• **WORK INSTRUCTIONS**:
According to the piece on COVID-19 and the economy, what is causing the big, immediate economic impact?

• **DOCUMENT PASSAGE**:
The best way of avoiding the economic fallout from a novel coronavirus pandemic is to not have a novel coronavirus pandemic. Okay, so too late for that.
Once in a pandemic, the best way to minimize its economic impact is to contain the spread. Canada is working on it, so far with some success, although this country is still in the early stages, as is much of the world.
COVID-19’s long-term damage to the economy will depend, in part, on how many people become ill and how many become seriously ill. But the big, immediate impact is coming not from the virus itself, but rather from attempts to limit it.
The world is basically causing itself short-term economic pain, with the goal of staving off a bigger wave of health and economic damage. It’s a prudent move, but it isn’t coming cheap.
There are excellent public health reasons for suspending sports events and business conferences, but these necessary social distancing measures are an economic minus sign. COVID-19, and the efforts to stop it, threaten to push the world and Canada into a recession.
The good news is that central bankers and finance ministers have a medicine cabinet full of tried-and-tested recession remedies. In the short term, they have the means to support those who lose jobs, or who are quarantined. In the long run, they have the tools to return the economy to growth and full employment.
That’s why what we are living through is not Episode 1 of The Walking Dead. This illness, and the measures to fight it, will put a temporary damper on economic growth. However, they need not cause a permanent economic decline. COVID-19 may bump the Canadian economy off course, but there’s no reason it has to alter the country’s long-term trajectory, which is a steady upward curve.
But getting back on track will depend on what the world’s central bankers, and, even more so, finance ministers and heads of government do – from Ottawa and the provinces, to Washington and Europe.
A classic recession involves people and businesses pulling back on spending, thereby slowing economic activity. Companies unable to sell their products respond by laying off workers, which leads to less consumer spending, which can spark a vicious cycle of more layoffs and more pullbacks in spending. That cycle can be short-circuited by monetary policy – lower interest rates – or fiscal policy, namely more government spending.

Dataset entries:
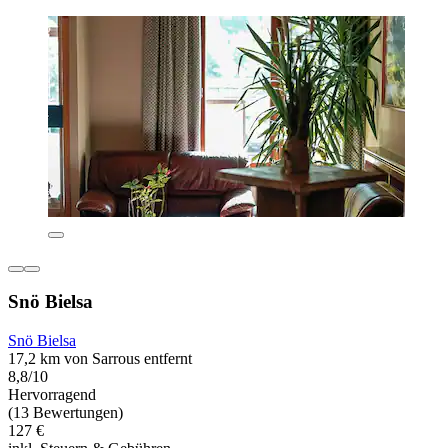
Snö Bielsa
Snö Bielsa
17,2 km von Sarrous entfernt
8,8/10
Hervorragend
(13 Bewertungen)
127 €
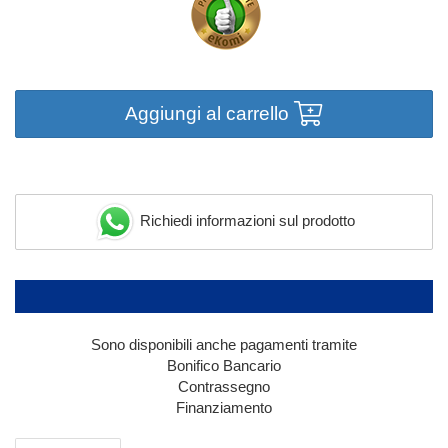
Aggiungi al carrello
Richiedi informazioni sul prodotto
Sono disponibili anche pagamenti tramite
Bonifico Bancario
Contrassegno
Finanziamento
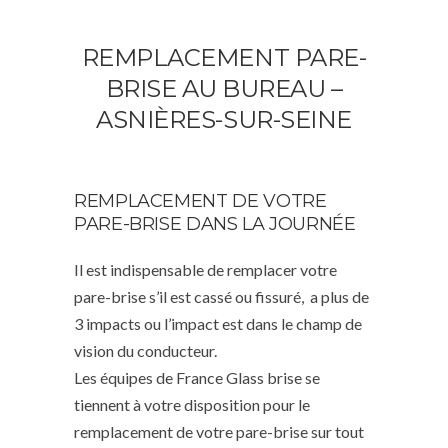
REMPLACEMENT PARE-
BRISE AU BUREAU –
ASNIÈRES-SUR-SEINE
REMPLACEMENT DE VOTRE
PARE-BRISE DANS LA JOURNÉE
Il est indispensable de remplacer votre
pare-brise s’il est cassé ou fissuré, a plus de
3 impacts ou l’impact est dans le champ de
vision du conducteur.
Les équipes de France Glass brise se
tiennent à votre disposition pour le
remplacement de votre pare-brise sur tout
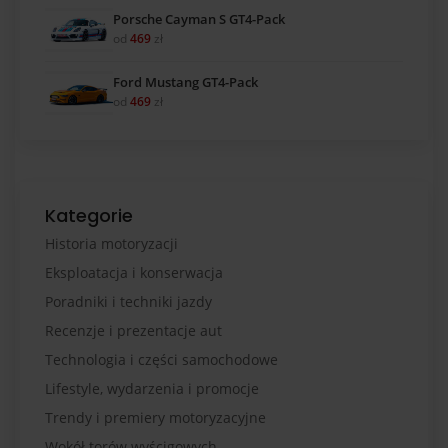
Porsche Cayman S GT4-Pack
od
469
zł
Ford Mustang GT4-Pack
od
469
zł
Kategorie
Historia motoryzacji
Eksploatacja i konserwacja
Poradniki i techniki jazdy
Recenzje i prezentacje aut
Technologia i części samochodowe
Lifestyle, wydarzenia i promocje
Trendy i premiery motoryzacyjne
Wokół torów wyścigowych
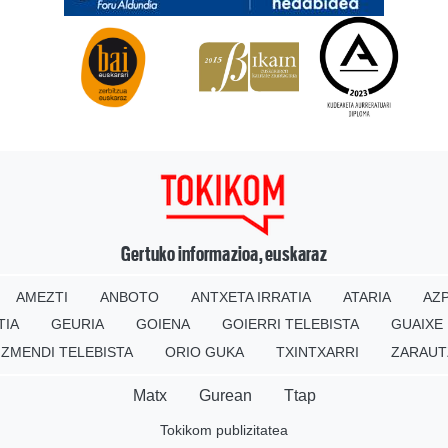
Gertuko informazioa, euskaraz
AMEZTI
ANBOTO
ANTXETA IRRATIA
ATARIA
AZP
TIA
GEURIA
GOIENA
GOIERRI TELEBISTA
GUAIXE
IZMENDI TELEBISTA
ORIO GUKA
TXINTXARRI
ZARAUT
Matx
Gurean
Ttap
Tokikom publizitatea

• **OUTPUT FOR THIS EXERCISE**:
Attempts to limit the virus, rather than the virus itself.